TASK MATERIAL:
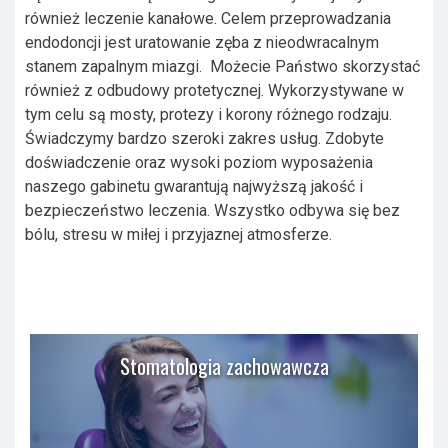
również leczenie kanałowe. Celem przeprowadzania
endodoncji jest uratowanie zęba z nieodwracalnym
stanem zapalnym miazgi. Możecie Państwo skorzystać
również z odbudowy protetycznej. Wykorzystywane w
tym celu są mosty, protezy i korony różnego rodzaju.
Świadczymy bardzo szeroki zakres usług. Zdobyte
doświadczenie oraz wysoki poziom wyposażenia
naszego gabinetu gwarantują najwyższą jakość i
bezpieczeństwo leczenia. Wszystko odbywa się bez
bólu, stresu w miłej i przyjaznej atmosferze.
Stomatologia zachowawcza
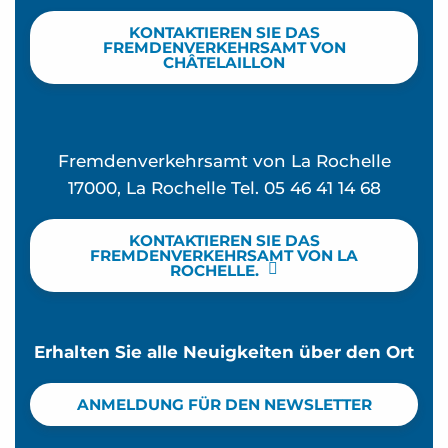
KONTAKTIEREN SIE DAS
FREMDENVERKEHRSAMT VON
CHÂTELAILLON
Fremdenverkehrsamt von La Rochelle
17000, La Rochelle Tel. 05 46 41 14 68
KONTAKTIEREN SIE DAS
FREMDENVERKEHRSAMT VON LA
ROCHELLE.
Erhalten Sie alle Neuigkeiten über den Ort
ANMELDUNG FÜR DEN NEWSLETTER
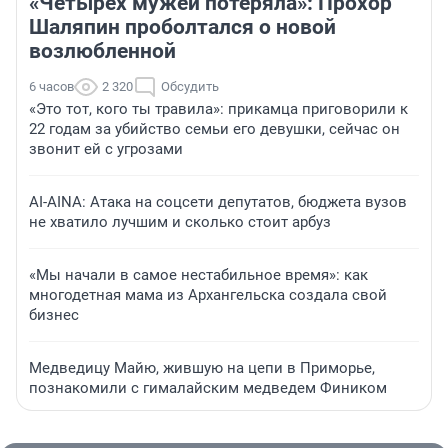
«Четырех мужей потеряла»: Прохор
Шаляпин проболтался о новой
возлюбленной
6 часов
2 320
Обсудить
«Это тот, кого ты травила»: прикамца приговорили к
22 годам за убийство семьи его девушки, сейчас он
звонит ей с угрозами
AI-AINA: Атака на соцсети депутатов, бюджета вузов
не хватило лучшим и сколько стоит арбуз
«Мы начали в самое нестабильное время»: как
многодетная мама из Архангельска создала свой
бизнес
Медведицу Майю, жившую на цепи в Приморье,
познакомили с гималайским медведем Фиником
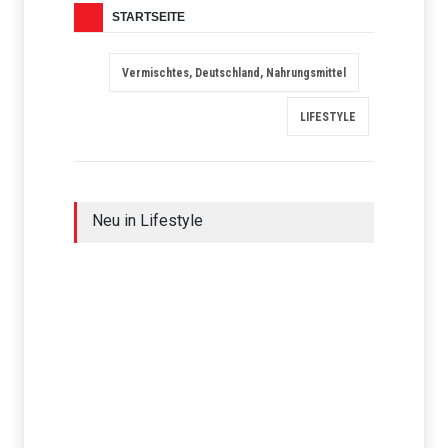
STARTSEITE
Vermischtes, Deutschland, Nahrungsmittel
LIFESTYLE
Neu in Lifestyle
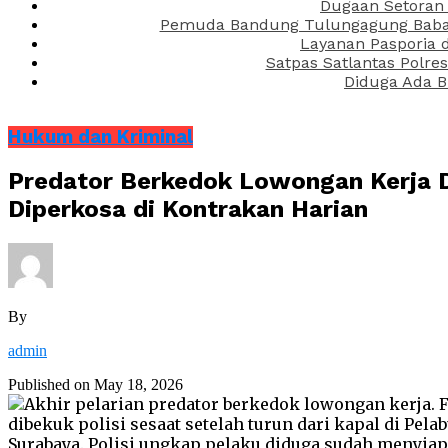
Dugaan Setoran 
Pemuda Bandung Tulungagung Babak 
Layanan Pasporia 
Satpas Satlantas Polre
Diduga Ada B
Hukum dan Kriminal
Predator Berkedok Lowongan Kerja D
Diperkosa di Kontrakan Harian
By
admin
Published on
May 18, 2026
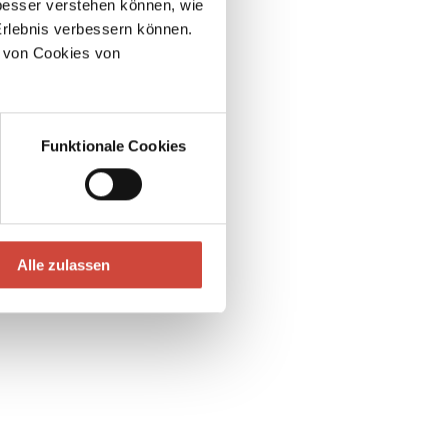
esser verstehen können, wie
Erlebnis verbessern können.
 von Cookies von
Funktionale Cookies
Alle zulassen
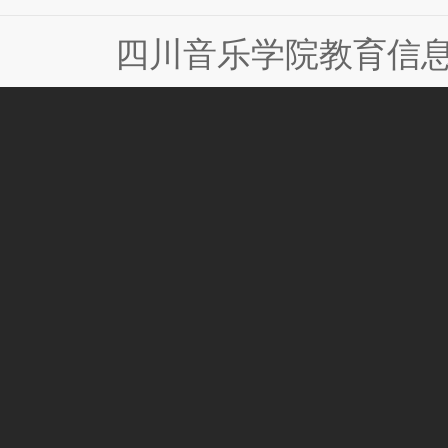
四川音乐学院教育信息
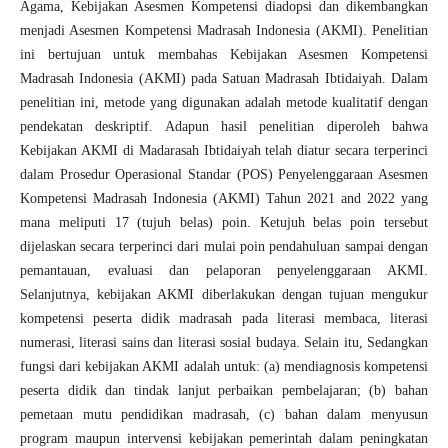
Agama, Kebijakan Asesmen Kompetensi diadopsi dan dikembangkan
menjadi Asesmen Kompetensi Madrasah Indonesia (AKMI). Penelitian
ini bertujuan untuk membahas Kebijakan Asesmen Kompetensi
Madrasah Indonesia (AKMI) pada Satuan Madrasah Ibtidaiyah. Dalam
penelitian ini, metode yang digunakan adalah metode kualitatif dengan
pendekatan deskriptif. Adapun hasil penelitian diperoleh bahwa
Kebijakan AKMI di Madarasah Ibtidaiyah telah diatur secara terperinci
dalam Prosedur Operasional Standar (POS) Penyelenggaraan Asesmen
Kompetensi Madrasah Indonesia (AKMI) Tahun 2021 and 2022 yang
mana meliputi 17 (tujuh belas) poin. Ketujuh belas poin tersebut
dijelaskan secara terperinci dari mulai poin pendahuluan sampai dengan
pemantauan, evaluasi dan pelaporan penyelenggaraan AKMI.
Selanjutnya, kebijakan AKMI diberlakukan dengan tujuan mengukur
kompetensi peserta didik madrasah pada literasi membaca, literasi
numerasi, literasi sains dan literasi sosial budaya. Selain itu, Sedangkan
fungsi dari kebijakan AKMI adalah untuk: (a) mendiagnosis kompetensi
peserta didik dan tindak lanjut perbaikan pembelajaran; (b) bahan
pemetaan mutu pendidikan madrasah, (c) bahan dalam menyusun
program maupun intervensi kebijakan pemerintah dalam peningkatan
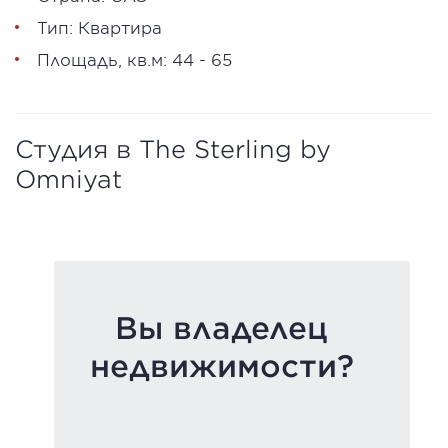
Тип: Квартира
Площадь, кв.м: 44 - 65
Студия в The Sterling by
Omniyat
Вы владелец
недвижимости?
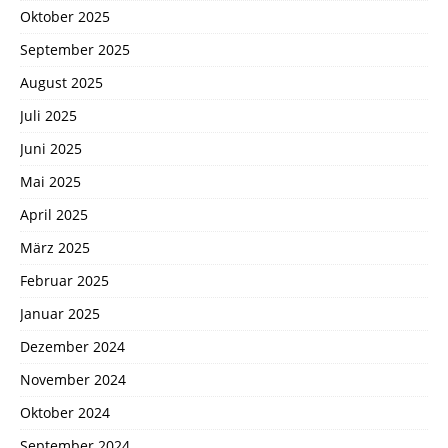
Oktober 2025
September 2025
August 2025
Juli 2025
Juni 2025
Mai 2025
April 2025
März 2025
Februar 2025
Januar 2025
Dezember 2024
November 2024
Oktober 2024
September 2024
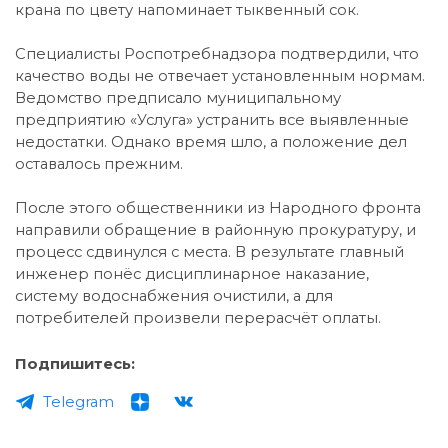
крана по цвету напоминает тыквенный сок.
Специалисты Роспотребнадзора подтвердили, что
качество воды не отвечает установленным нормам.
Ведомство предписало муниципальному
предприятию «Услуга» устранить все выявленные
недостатки. Однако время шло, а положение дел
оставалось прежним.
После этого общественники из Народного фронта
направили обращение в районную прокуратуру, и
процесс сдвинулся с места. В результате главный
инженер понёс дисциплинарное наказание,
систему водоснабжения очистили, а для
потребителей произвели перерасчёт оплаты.
Подпишитесь:
Telegram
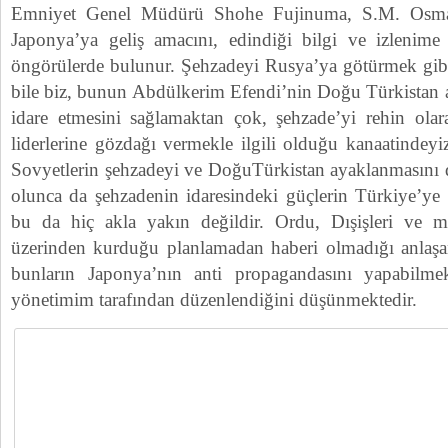
Emniyet Genel Müdürü Shohe Fujinuma, S.M. Osman
Japonya’ya geliş amacını, edindiği bilgi ve izlenime g
öngörülerde bulunur. Şehzadeyi Rusya’ya götürmek gibi
bile biz, bunun Abdülkerim Efendi’nin Doğu Türkistan
idare etmesini sağlamaktan çok, şehzade’yi rehin ola
liderlerine gözdağı vermekle ilgili olduğu kanaatindey
Sovyetlerin şehzadeyi ve DoğuTürkistan ayaklanmasını de
olunca da şehzadenin idaresindeki güçlerin Türkiye’ye 
bu da hiç akla yakın değildir. Ordu, Dışişleri ve mi
üzerinden kurduğu planlamadan haberi olmadığı anla
bunların Japonya’nın anti propagandasını yapabilmek
yönetimim tarafından düzenlendiğini düşünmektedir.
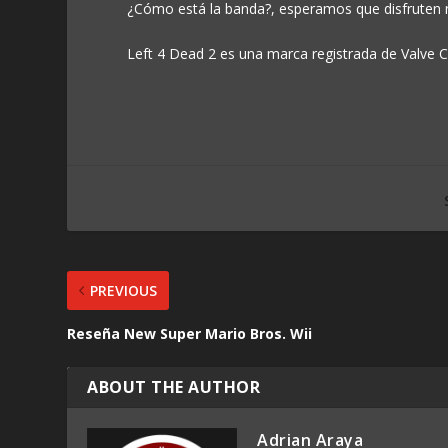
¿Cómo está la banda?, esperamos que disfruten n
Left 4 Dead 2 es una marca registrada de Valve Co
PREVIOUS
Reseña New Super Mario Bros. Wii
ABOUT THE AUTHOR
Adrian Araya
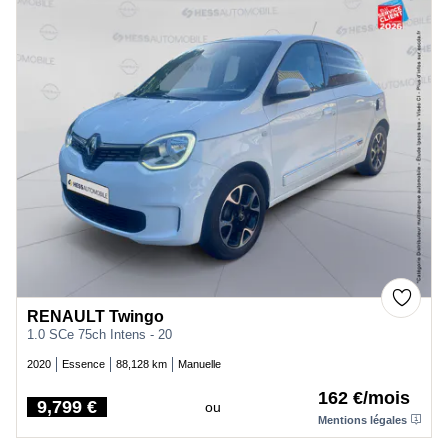
RENAULT Twingo
1.0 SCe 75ch Intens - 20
2020
Essence
88,128 km
Manuelle
162 €/mois
9,799 €
ou
Price
Mentions légales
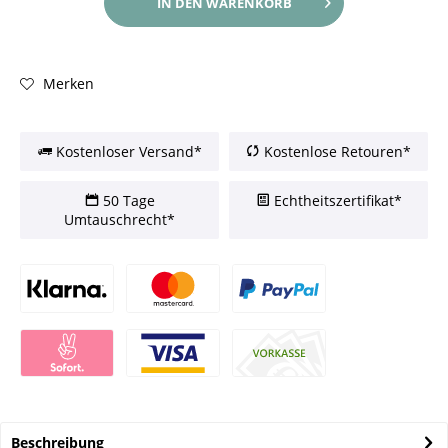
IN DEN
WARENKORB
Merken
Kostenloser Versand*
Kostenlose Retouren*
50 Tage
Echtheitszertifikat*
Umtauschrecht*
Beschreibung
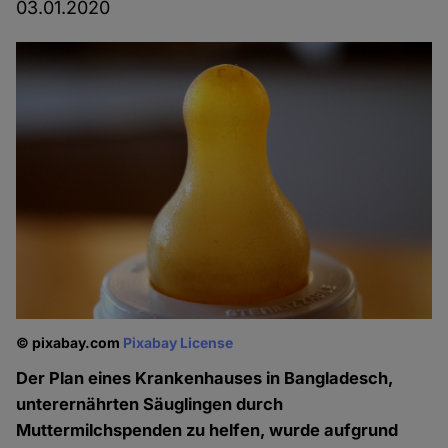
03.01.2020
© pixabay.com
Pixabay License
Der Plan eines Krankenhauses in Bangladesch,
unterernährten Säuglingen durch
Muttermilchspenden zu helfen, wurde aufgrund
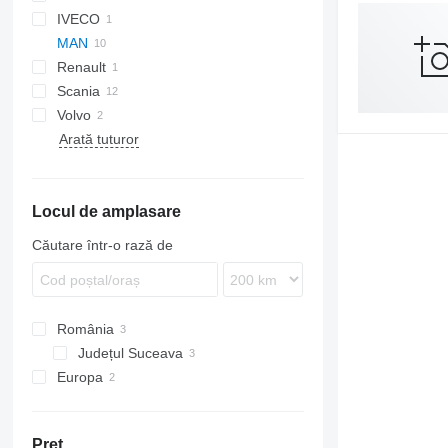
IVECO
XF
MAN
Eurotech
Renault
A-series
Scania
TGA
Premium
Volvo
TGS
P-series
TGA 18
Arată tuturor
TGX
R-series
FM
TGA 18.430
FMX
Locul de amplasare
Căutare într-o rază de
România
Județul Suceava
Europa
Lituania
Italia
Preţ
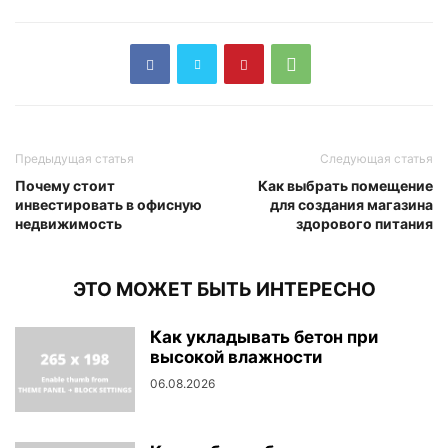
Предыдущая статья
Следующая статья
Почему стоит
Как выбрать помещение
инвестировать в офисную
для создания магазина
недвижимость
здорового питания
ЭТО МОЖЕТ БЫТЬ ИНТЕРЕСНО
Как укладывать бетон при
высокой влажности
06.08.2026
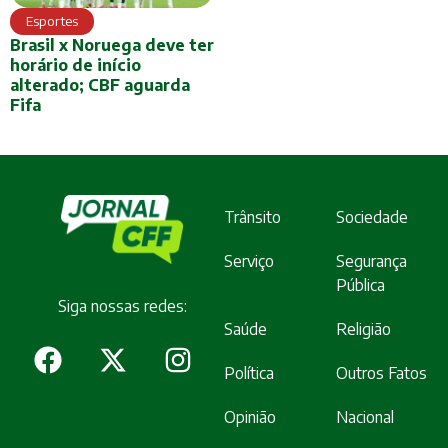
Esportes
Brasil x Noruega deve ter
horário de início
alterado; CBF aguarda
Fifa
Trânsito
Sociedade
Serviço
Segurança
Pública
Siga nossas redes:
Saúde
Religião
Política
Outros Fatos
Opinião
Nacional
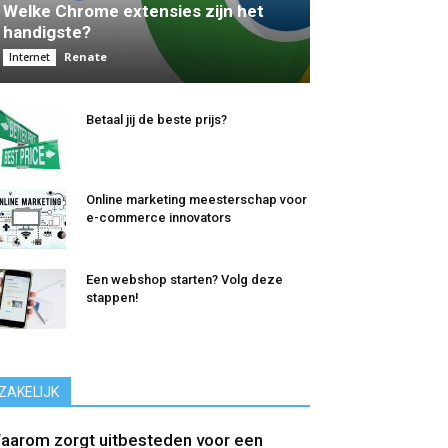
Welke Chrome extensies zijn het
handigste?
Renate
Internet
Betaal jij de beste prijs?
Online marketing meesterschap voor
e-commerce innovators
Een webshop starten? Volg deze
stappen!
ZAKELIJK
aarom zorgt uitbesteden voor een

WORK TO COMPLETE: Bring together all lines in the records where the word "dengan" is found.

FINISHED EXERCISE:
penelitian ini, metode yang digunakan adalah metode kualitatif dengan
dijelaskan secara terperinci dari mulai poin pendahuluan sampai dengan
Selanjutnya, kebijakan AKMI diberlakukan dengan tujuan mengukur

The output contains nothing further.